Matthew A. Davis, Ph.D., M.P.H., from the University of Michigan School of Nursing in Ann Arbor, and colleagues examined trends in frequency of ADRD diagnosis in the last two years of life from 2004 to 2017 in a cross-sectional study of older adult decedents (67 years and older) using a 20 percent sample of fee-for-service Medicare decedents (3,515,329 decedents).
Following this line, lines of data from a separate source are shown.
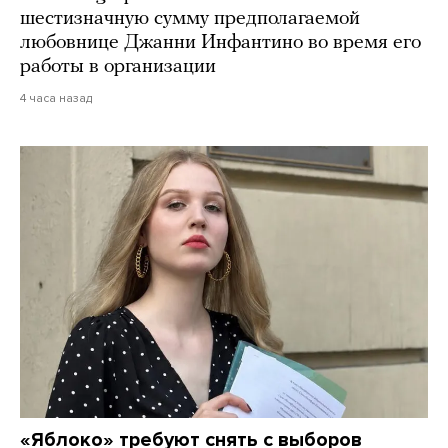
шестизначную сумму предполагаемой
любовнице Джанни Инфантино во время его
работы в организации
4 часа назад
«Яблоко» требуют снять с выборов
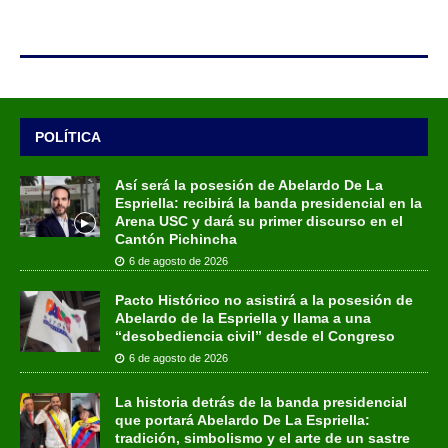
POLÍTICA
Así será la posesión de Abelardo De La
Espriella: recibirá la banda presidencial en la
Arena USC y dará su primer discurso en el
Cantón Pichincha
6 de agosto de 2026
Pacto Histórico no asistirá a la posesión de
Abelardo de la Espriella y llama a una
“desobediencia civil” desde el Congreso
6 de agosto de 2026
La historia detrás de la banda presidencial
que portará Abelardo De La Espriella:
tradición, simbolismo y el arte de un sastre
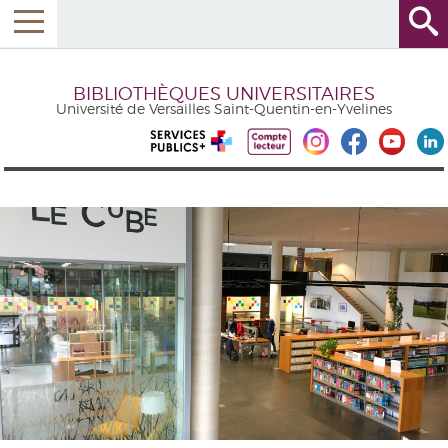
BIBLIOTHÈQUES UNIVERSITAIRES
Université de Versailles Saint-Quentin-en-Yvelines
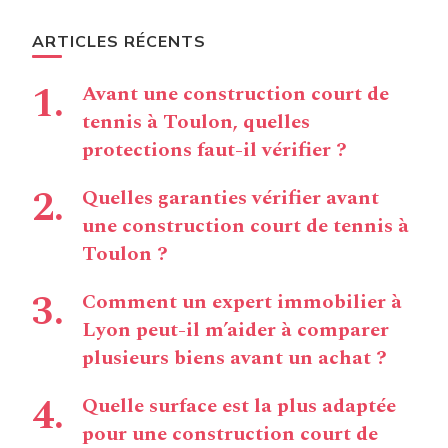
ARTICLES RÉCENTS
Avant une construction court de
tennis à Toulon, quelles
protections faut-il vérifier ?
Quelles garanties vérifier avant
une construction court de tennis à
Toulon ?
Comment un expert immobilier à
Lyon peut-il m’aider à comparer
plusieurs biens avant un achat ?
Quelle surface est la plus adaptée
pour une construction court de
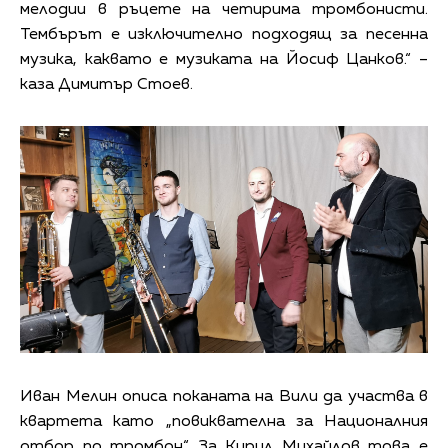
мелодии в ръцете на четирима тромбонисти.
Тембърът е изключително подходящ за песенна
музика, каквато е музиката на Йосиф Цанков.“ –
каза Димитър Стоев.
Иван Мелин описа поканата на Вили да участва в
квартета като „повиквателна за Националния
отбор по тромбон“. За Кирил Михайлов това е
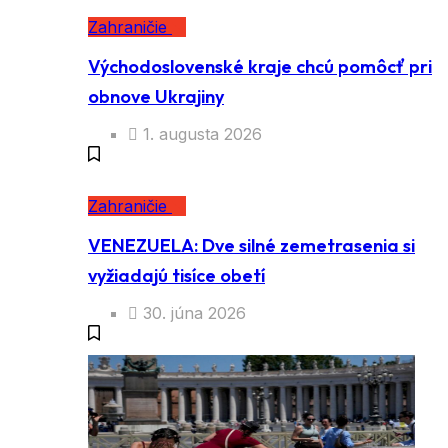
Zahraničie
Východoslovenské kraje chcú pomôcť pri
obnove Ukrajiny
1. augusta 2026
Zahraničie
VENEZUELA: Dve silné zemetrasenia si
vyžiadajú tisíce obetí
30. júna 2026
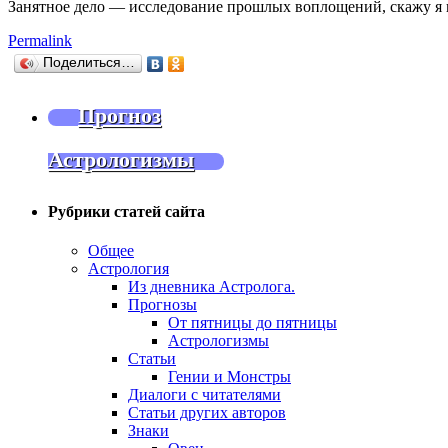
Занятное дело — исследование прошлых воплощений, скажу я ва
Permalink
Поделиться…
Прогноз
Астрологизмы
Рубрики статей сайта
Общее
Астрология
Из дневника Астролога.
Прогнозы
От пятницы до пятницы
Астрологизмы
Статьи
Гении и Монстры
Диалоги с читателями
Статьи других авторов
Знаки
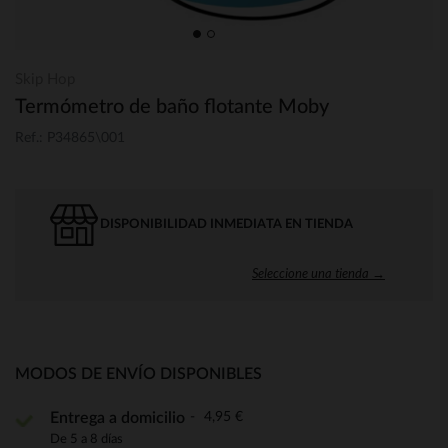
Skip Hop
Termómetro de baño flotante Moby
Ref.: P34865\001
DISPONIBILIDAD INMEDIATA EN TIENDA
Seleccione una tienda →
MODOS DE ENVÍO DISPONIBLES
4,95 €
Entrega a domicilio
De 5 a 8 días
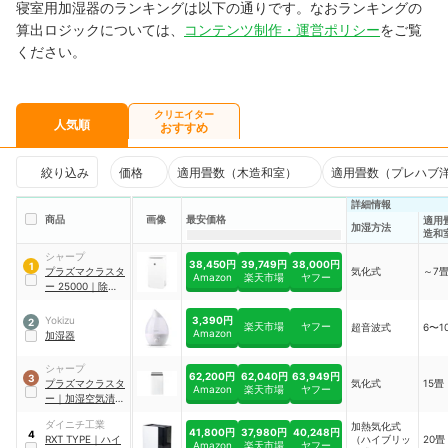
寝室用加湿器のランキングは以下の通りです。なおランキングの
算出ロジックについては、
コンテンツ制作・運営ポリシー
をご覧
ください。
クリエイター
人気順
おすすめ
絞り込み
価格
適用畳数（木造和室）
適用畳数（プレハブ
詳細情報
商品
画像
最安価格
適用
加湿方法
造和
シャープ
38,450円
39,749円
38,000円
1
プラズマクラスタ
気化式
～7
Amazon
楽天市場
ヤフー
ー
25000
｜
除加湿
空気清浄機
｜
KI-
RD50-W
3,390円
Yokizu
2
楽天市場
ヤフー
超音波式
6〜1
Amazon
加湿器
シャープ
62,200円
62,040円
63,949円
3
プラズマクラスタ
気化式
15畳
Amazon
楽天市場
ヤフー
ー
｜
加湿空気清浄
機
｜
KI-TX75-W
ダイニチ工業
加熱気化式
41,800円
37,980円
40,248円
4
RXT TYPE
｜
ハイ
（ハイブリッ
20畳
Amazon
楽天市場
ヤフー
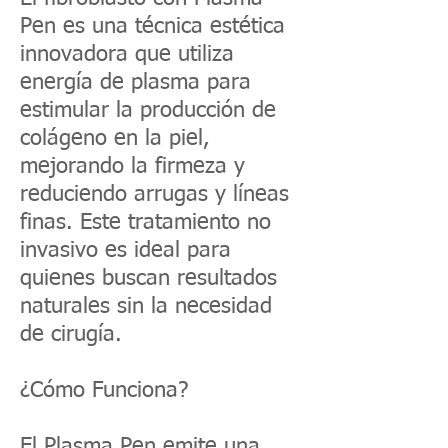
Pen es una técnica estética
innovadora que utiliza
energía de plasma para
estimular la producción de
colágeno en la piel,
mejorando la firmeza y
reduciendo arrugas y líneas
finas. Este tratamiento no
invasivo es ideal para
quienes buscan resultados
naturales sin la necesidad
de cirugía.
¿Cómo Funciona?
El Plasma Pen emite una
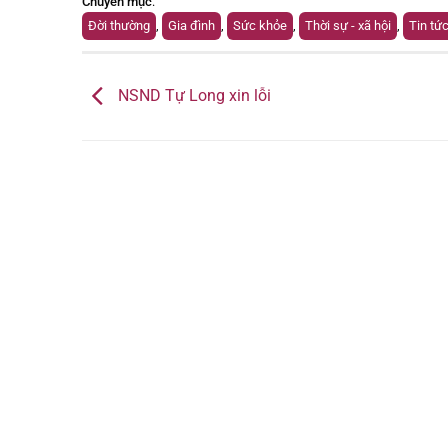
Chuyên mục
:
Đời thường
,
Gia đình
,
Sức khỏe
,
Thời sự - xã hội
,
Tin tứ
NSND Tự Long xin lỗi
The researchers found that from 2004 to 2017, the percentage of older decedents with an ADRD diagnosis increased from 34.7 to 47.2 percent after adjustment for age and sex. Using a stringent ADRD definition, the trend was attenuated (25.2 to 39.2 percent). From 2011 to 2013, the time at which additional diagnoses were added to Medicare claims and the National Alzheimer Care Act was enacted, there was an inflection in the curve. The frequency of ADRD diagnosis increased considerably among inpatient (49.0 to 67.3 percent), hospice (12.2 to 42.0 percent), and home health (10.1 to 28.7 percent) claims. Across the study period, individual characteristics, number of visits, and hospitalizations were similar; on most measures, the intensity of end-of-life care declined.
“Although these analyses are unable to fully explain such increases, it may be owing to increased awareness among patients, families, and/or health care professionals, as well as temporal changes in billing practices,” the authors write.